SOURCE DOCUMENT
□ □ □ □

Item 1.01. Entry Into a Material Definitive Agreement.
Convertible Note Subscription Agreement
On May 28, 2024 (the “Initial Closing Date”), Peak Bio, Inc., a Delaware corporation (the “Company”), and certain investors (the “Convertible Note Investors”) entered into a convertible note agreement (the “Convertible Notes”) pursuant to which the Convertible Note Investors purchased and the Company issued to the Convertible Note Investors Convertible Notes in the aggregate principal amount of $1,324,500.
The Convertible Notes provides that the Company may, in one or more closings, raise in excess of $3,250,000 at the Company’s sole discretion.
The Convertible Notes carry an interest rate of 10% per annum, have a maturity date of December 18, 2024, and provide for security interest in the Company’s intellectual property, automatic conversion and registration rights as follows:
Automatic Conversion:
If a Business Combination (defined below) occurs while the Convertible Notes are outstanding, then the outstanding principal amount of the Convertible Notes and all accrued and unpaid interest shall automatically convert into common stock, par value $0.0001 per share (the “Common Stock”) of the Company immediately prior to the closing of the Business Combination at the Conversion Price (defined below) where:
“Business Combination” means any reorganization, recapitalization, reclassification, consolidation or merger involving the Company in which the Common Stock of the Company is converted into or exchanged for securities of another entity (the “Surviving Company”) that are traded on a Public Exchange (the “Surviving Company Securities”).

□ □ □ □

ENTRIES SUPPLIED

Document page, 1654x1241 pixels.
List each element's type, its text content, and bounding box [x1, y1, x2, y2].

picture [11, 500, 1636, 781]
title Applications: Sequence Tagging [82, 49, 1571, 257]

□ □ □ □

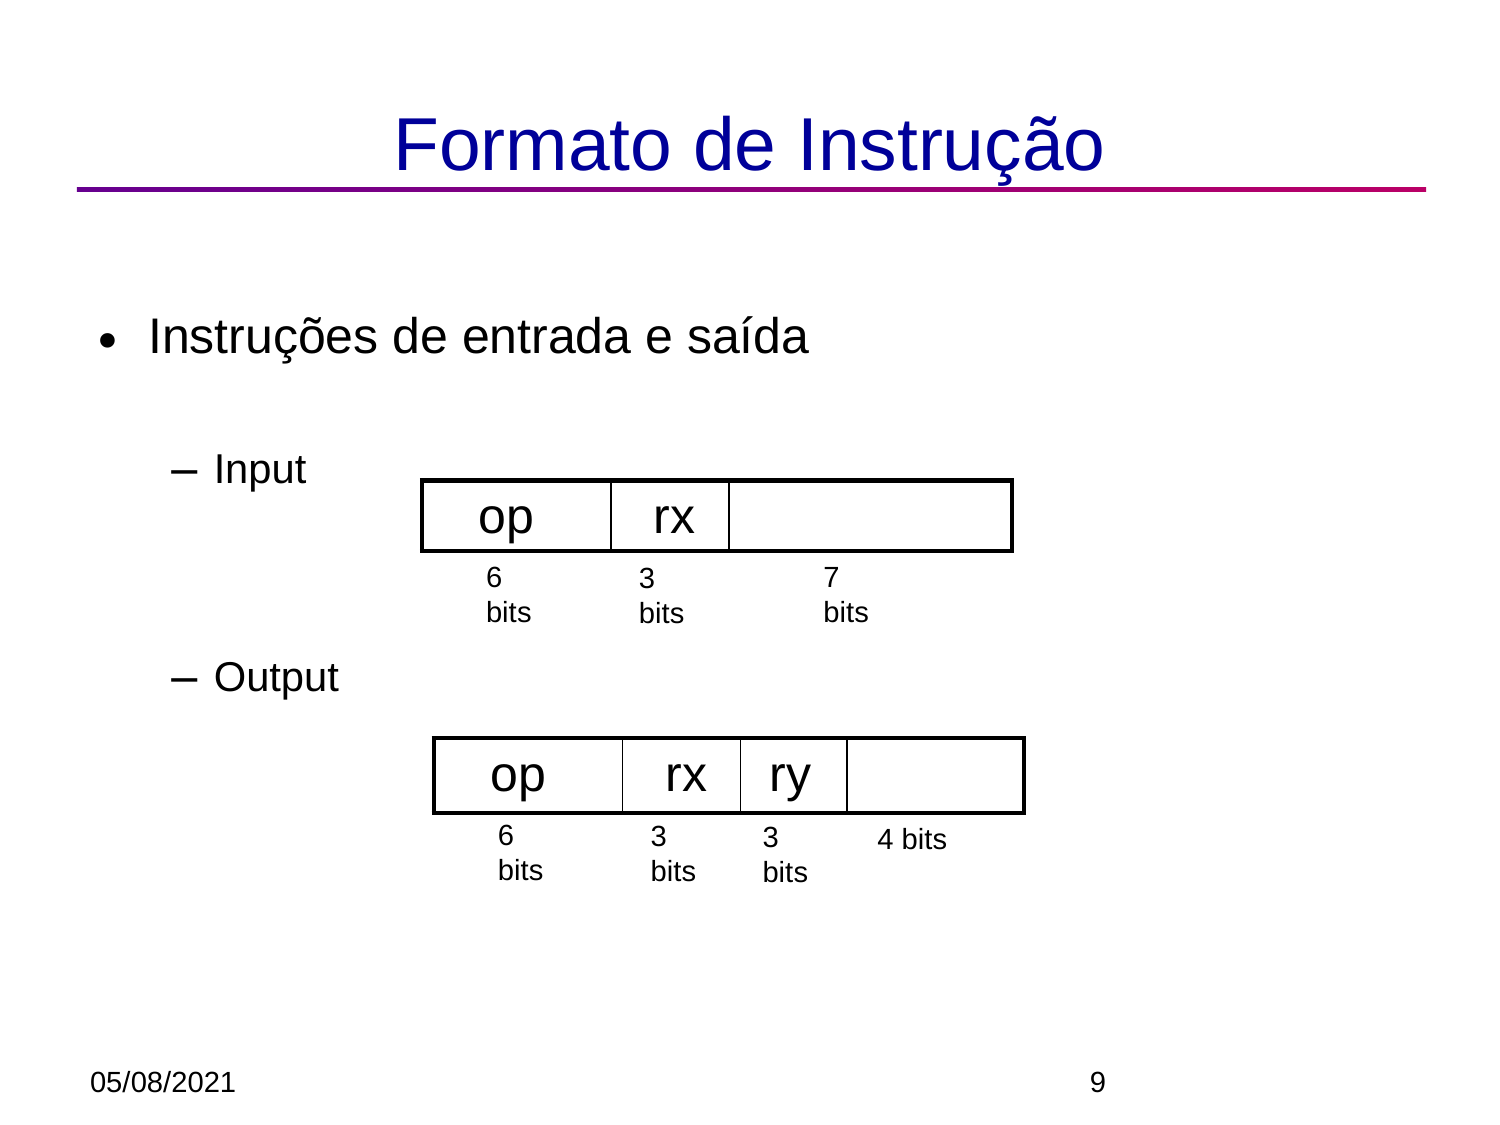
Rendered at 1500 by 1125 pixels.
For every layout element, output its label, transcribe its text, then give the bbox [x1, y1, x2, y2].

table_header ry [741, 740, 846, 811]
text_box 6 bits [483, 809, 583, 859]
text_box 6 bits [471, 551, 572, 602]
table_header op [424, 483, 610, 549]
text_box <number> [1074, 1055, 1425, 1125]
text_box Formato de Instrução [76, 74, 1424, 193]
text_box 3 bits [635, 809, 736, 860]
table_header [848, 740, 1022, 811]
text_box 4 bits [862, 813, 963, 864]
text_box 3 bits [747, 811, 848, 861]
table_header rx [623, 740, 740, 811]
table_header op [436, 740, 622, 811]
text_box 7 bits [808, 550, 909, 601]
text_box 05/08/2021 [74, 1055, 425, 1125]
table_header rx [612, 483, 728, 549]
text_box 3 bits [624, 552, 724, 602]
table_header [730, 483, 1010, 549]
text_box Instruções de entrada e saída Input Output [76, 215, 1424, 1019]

□ □ □ □

SHORT EXERCISE 1
Translate this sentence from the convertible note filing into Spanish: "The Convertible Notes provides that the Company may, in one or more closings, raise in excess of $3,250,000 at the Company's sole discretion."
SHORT EXERCISE 2
Write the next part of the convertible note filing, picking up after its last sentence.
The items are not needed for what follows.

EXERCISE RESULT 1
Los Pagarés Convertibles establecen que la Compañía puede, en uno o más cierres, recaudar más de $3,250,000 a exclusiva discreción de la Compañía.

EXERCISE RESULT 2
“Conversion Price” means the price per share for the Company’s Common Stock determined by reference to the purchase price payable in connection with such Business Combination, multiplied by the Discount Rate, where the price per share of the Common Stock is determined by reference to the 30-day volume weighted average price of the Surviving Company Securities on the Public Exchange immediately prior to conversion and the exchange ratio (the “Exchange Ratio”) used in the Business Combination.
“Discount Rate” means 50%.
“Public Exchange” means the Nasdaq Stock Market, the New York Stock Exchange or another public exchange or marketplace approved by the Company’s Board of Directors.
Registration Rights:
Upon the Company’s next equity financing after the Initial Closing Date (the “Next Financing”) in which the Company provides future investors with registration rights, the Company will provide substantially equivalent registration rights to the Convertible Note Investors with respect to the shares of Common Stock into which the Convertible Notes are convertible, subject to the Convertible Notes Investors’ execution of any documents executed by the investors purchasing securities in the Next Financing.
Security Interest:
The Convertible Note provides for a senior security interest in all right, title and interest in and to all of the assets of the Company subject to the terms and conditions of the Security Agreement, by and between the Company and the Convertible Note Investors.
Item 3.02 Unregistered Sales of Equity Securities.
The information set forth in Item 1.01 of this Current Report on Form 8-K is incorporated by reference into this Item 3.02.
Item 9.01 Financial Statements and Exhibits.
(d) Exhibits.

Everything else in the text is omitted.